For the Year of the Farmer, the 137th Wellington Show outshone them all according to show committee president Lyn Jarvis.
She saw a rise in numbers across all sections this year including 100 wool entrants -well over that of the Sydney Royal Easter Show.
She says the success comes down to the passion and dedication the stewards have for each of their sections.
As for the level of talent in town, Ms Jarvis said that it was always a surprise, despite seeing the entries in the lead-up.
“A lot of people travel here for the day and it is nice to be able to show Wellington off in a positive light,” she said.
Farmer of the year, Norm Smith officially opened the show and said he was both humbled and proud to represent farmers of the Wellington area.
“We have a long history with the Wellington show and the community,” he said.
This year, the art of tent-pegging drew in a crowd. Used by cavalry since ancient times, riders would drop the tents of an enemy camp by knocking the pegs out.
There were regular favourites including Crocodile Encounters where children were taught about native wildlife.

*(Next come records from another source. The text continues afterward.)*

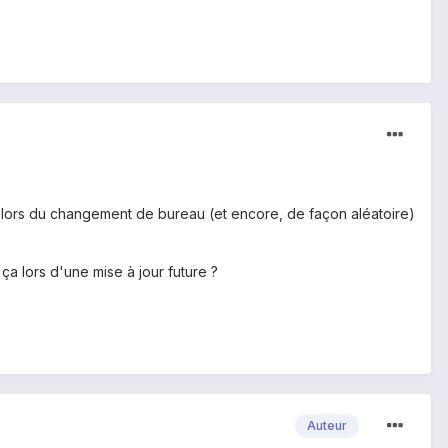
 lors du changement de bureau (et encore, de façon aléatoire)
ça lors d'une mise à jour future ?
Auteur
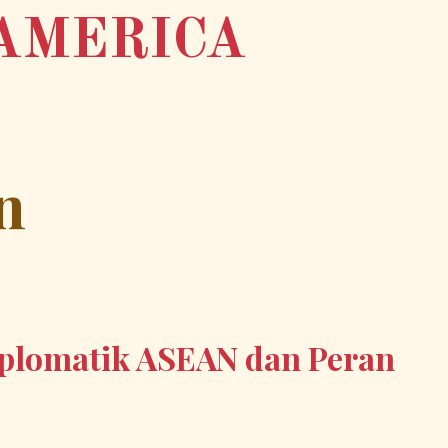
AMERICA
n
plomatik ASEAN dan Peran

Animal handler Mark Richmond introduced them to a turtle responsible for five stitches and three hours at Queanbeyan hospital before pulling Crunch the crocodile out of an esky.

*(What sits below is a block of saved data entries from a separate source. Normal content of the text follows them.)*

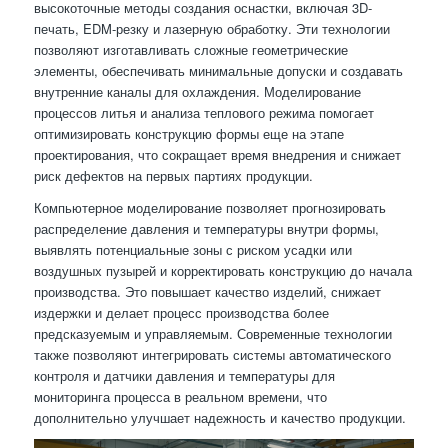
высокоточные методы создания оснастки, включая 3D-
печать, EDM-резку и лазерную обработку. Эти технологии
позволяют изготавливать сложные геометрические
элементы, обеспечивать минимальные допуски и создавать
внутренние каналы для охлаждения. Моделирование
процессов литья и анализа теплового режима помогает
оптимизировать конструкцию формы еще на этапе
проектирования, что сокращает время внедрения и снижает
риск дефектов на первых партиях продукции.
Компьютерное моделирование позволяет прогнозировать
распределение давления и температуры внутри формы,
выявлять потенциальные зоны с риском усадки или
воздушных пузырей и корректировать конструкцию до начала
производства. Это повышает качество изделий, снижает
издержки и делает процесс производства более
предсказуемым и управляемым. Современные технологии
также позволяют интегрировать системы автоматического
контроля и датчики давления и температуры для
мониторинга процесса в реальном времени, что
дополнительно улучшает надежность и качество продукции.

According to Mr Richmond, crocodiles can swim four times faster than an Olympic athlete and can sense movement up to 40 metres away in the water.
Senior Constable Shane Smith and Constable Jess Hannelly ran an exhibit on early policing featuring shackles, a man trap (manned by two people) and a scale to measure opium and gold.
Police dogs were also on
Used in the police force since the early 1900’s, trainer Rob Calder said that German and Belgian Shepherds undergo regular assessments to ensure they are fit to work.
One can control 60-70 people and Mr Calder praised them for their loyalty, work ethic and logic.
“With these dogs, there’s no discrimination –everyone’s the same when they assess a situation.”